Like most compilers, rustc (the Rust compiler) has a lexer that breaks source code into tokens, which are small units such as identifiers, literals, operators, and punctuation. The parser then checks that these tokens are present in an order that satisfies Rust’s grammar.

Rust has many fixed-length tokens, mostly operators and punctuation:

  • One-char: ;, ,, ., (, ), {, }, [, ], @, #, ~, ?, :, $, =, !, <, >, -, &, |, +, *, /, ^, %.
  • Two-char: ==, &&, ||, +=, -=, *=, /=, %=, ^=, &=, |=, <<, >>, .., ::, <-, ->, =>.
  • Three-char: <<=, >>=, ..., ..=.

Every two-char and three-char token starts with a character that is also a legitimate one-char token. If the lexer sees two && characters in a row, is it seeing two & reference operators, or is it seeing a && logical AND operator? It can’t tell, because it doesn’t have enough information. Not until full parsing is done can this decision be made, based on the syntactic context.

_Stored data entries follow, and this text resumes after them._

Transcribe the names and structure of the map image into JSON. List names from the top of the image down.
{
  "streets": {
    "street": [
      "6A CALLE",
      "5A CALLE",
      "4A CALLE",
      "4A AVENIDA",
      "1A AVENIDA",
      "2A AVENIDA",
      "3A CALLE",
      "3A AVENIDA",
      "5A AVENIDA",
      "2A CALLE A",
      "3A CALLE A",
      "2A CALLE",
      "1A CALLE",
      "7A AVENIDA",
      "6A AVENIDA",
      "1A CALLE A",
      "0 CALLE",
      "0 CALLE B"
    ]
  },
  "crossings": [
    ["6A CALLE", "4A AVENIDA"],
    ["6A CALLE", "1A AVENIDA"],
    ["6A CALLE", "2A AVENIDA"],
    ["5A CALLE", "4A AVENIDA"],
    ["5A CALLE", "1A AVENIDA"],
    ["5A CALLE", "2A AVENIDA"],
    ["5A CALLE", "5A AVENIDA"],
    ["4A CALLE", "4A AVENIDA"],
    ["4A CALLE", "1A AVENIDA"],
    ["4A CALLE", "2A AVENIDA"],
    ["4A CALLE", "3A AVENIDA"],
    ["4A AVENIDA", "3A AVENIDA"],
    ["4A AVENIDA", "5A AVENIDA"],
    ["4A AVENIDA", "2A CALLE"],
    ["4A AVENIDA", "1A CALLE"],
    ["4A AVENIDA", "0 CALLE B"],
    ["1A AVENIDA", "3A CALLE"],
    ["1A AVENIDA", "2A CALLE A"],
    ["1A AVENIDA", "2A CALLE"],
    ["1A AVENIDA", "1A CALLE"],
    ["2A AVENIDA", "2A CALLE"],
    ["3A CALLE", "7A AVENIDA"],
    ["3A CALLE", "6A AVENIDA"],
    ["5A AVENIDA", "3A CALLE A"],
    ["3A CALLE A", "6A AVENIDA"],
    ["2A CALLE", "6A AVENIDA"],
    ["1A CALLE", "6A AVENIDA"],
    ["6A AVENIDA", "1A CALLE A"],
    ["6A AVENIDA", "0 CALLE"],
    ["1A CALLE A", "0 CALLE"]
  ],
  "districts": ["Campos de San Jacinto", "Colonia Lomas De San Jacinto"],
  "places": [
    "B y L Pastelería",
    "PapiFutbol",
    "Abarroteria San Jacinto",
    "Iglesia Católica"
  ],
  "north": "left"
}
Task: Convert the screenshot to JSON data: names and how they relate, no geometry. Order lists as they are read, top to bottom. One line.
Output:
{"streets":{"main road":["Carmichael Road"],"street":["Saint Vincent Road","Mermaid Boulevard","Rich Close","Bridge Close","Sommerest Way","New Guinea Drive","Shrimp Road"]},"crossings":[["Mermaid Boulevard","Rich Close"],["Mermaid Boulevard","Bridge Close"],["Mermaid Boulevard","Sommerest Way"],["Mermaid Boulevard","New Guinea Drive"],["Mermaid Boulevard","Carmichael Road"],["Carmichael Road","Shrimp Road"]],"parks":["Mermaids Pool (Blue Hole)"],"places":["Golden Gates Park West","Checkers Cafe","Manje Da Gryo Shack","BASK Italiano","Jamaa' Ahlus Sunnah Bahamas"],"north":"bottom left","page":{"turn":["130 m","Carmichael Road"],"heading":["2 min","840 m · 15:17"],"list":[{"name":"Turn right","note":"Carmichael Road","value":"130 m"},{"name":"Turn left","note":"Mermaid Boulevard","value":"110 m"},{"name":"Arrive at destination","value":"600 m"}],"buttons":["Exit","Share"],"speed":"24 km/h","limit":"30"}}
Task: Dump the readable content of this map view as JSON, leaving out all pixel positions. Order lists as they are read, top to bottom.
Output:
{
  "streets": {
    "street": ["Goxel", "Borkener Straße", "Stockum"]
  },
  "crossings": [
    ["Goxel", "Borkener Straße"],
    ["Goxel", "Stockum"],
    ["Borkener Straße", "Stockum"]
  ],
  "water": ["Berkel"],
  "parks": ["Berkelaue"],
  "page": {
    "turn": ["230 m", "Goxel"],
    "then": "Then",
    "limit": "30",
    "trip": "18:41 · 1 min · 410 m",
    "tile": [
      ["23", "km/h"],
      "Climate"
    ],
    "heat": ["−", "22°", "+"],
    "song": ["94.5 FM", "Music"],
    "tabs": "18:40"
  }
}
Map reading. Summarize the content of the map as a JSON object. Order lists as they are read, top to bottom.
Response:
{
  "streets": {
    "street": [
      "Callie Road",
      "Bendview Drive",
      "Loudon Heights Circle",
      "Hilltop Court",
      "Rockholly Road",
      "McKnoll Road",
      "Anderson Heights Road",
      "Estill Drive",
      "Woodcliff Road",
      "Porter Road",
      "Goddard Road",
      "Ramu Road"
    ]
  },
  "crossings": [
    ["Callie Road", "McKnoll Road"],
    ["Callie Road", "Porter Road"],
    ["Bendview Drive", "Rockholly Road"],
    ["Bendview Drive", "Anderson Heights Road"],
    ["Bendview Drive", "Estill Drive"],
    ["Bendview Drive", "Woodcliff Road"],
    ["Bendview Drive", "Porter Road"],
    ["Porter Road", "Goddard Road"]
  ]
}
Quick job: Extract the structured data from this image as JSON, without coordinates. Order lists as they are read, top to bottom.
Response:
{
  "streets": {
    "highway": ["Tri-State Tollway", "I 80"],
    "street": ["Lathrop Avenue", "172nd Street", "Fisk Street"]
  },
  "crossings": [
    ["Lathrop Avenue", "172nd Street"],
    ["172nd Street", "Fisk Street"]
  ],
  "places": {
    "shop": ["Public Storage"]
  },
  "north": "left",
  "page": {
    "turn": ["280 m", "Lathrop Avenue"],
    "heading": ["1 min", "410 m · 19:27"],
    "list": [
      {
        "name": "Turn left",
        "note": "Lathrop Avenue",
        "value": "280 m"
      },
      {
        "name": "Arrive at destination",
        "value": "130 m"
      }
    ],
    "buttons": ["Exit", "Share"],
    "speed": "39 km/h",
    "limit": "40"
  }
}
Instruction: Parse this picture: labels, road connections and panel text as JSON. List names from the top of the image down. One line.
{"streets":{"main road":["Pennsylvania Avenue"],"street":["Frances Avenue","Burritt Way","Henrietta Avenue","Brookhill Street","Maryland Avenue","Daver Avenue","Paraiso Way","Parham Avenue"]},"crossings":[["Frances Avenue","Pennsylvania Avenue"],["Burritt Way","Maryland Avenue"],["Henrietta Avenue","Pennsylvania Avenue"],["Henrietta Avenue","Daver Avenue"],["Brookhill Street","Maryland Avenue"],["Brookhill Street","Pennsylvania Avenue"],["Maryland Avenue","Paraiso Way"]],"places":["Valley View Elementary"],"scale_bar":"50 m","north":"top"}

So the compiler designers must make a choice between two representations.

  • Split: Represent a multi-char sequence like && as multiple single-char tokens, and combine them when necessary.
  • Joined: Represent a multi-char sequence like && as a single token, and split it when necessary.

rustc does… a mixture of the two. It’s complicated.

rustc actually has two lexers.

Plus there is a third token representation: proc macros receive and produce a proc_macro::TokenStream. These token streams use the split strategy for the Punct type, in combination with the Spacing type that indicates if two adjacent tokens can be joined.

When converting from AST tokens to proc macro tokens, joined tokens are resplit. And when converting from proc macro tokens back to AST tokens, split tokens are rejoined.

I finally got all this clear in my head just last week. I’m now wondering whether the AST tokens could be changed to a split representation. That way, split representations would be used everywhere. I haven’t yet investigated how difficult this would be, nor what the benefits might be.

Update: Aleksey Kladov pointed out an existing issue suggesting exactly this change to AST tokens.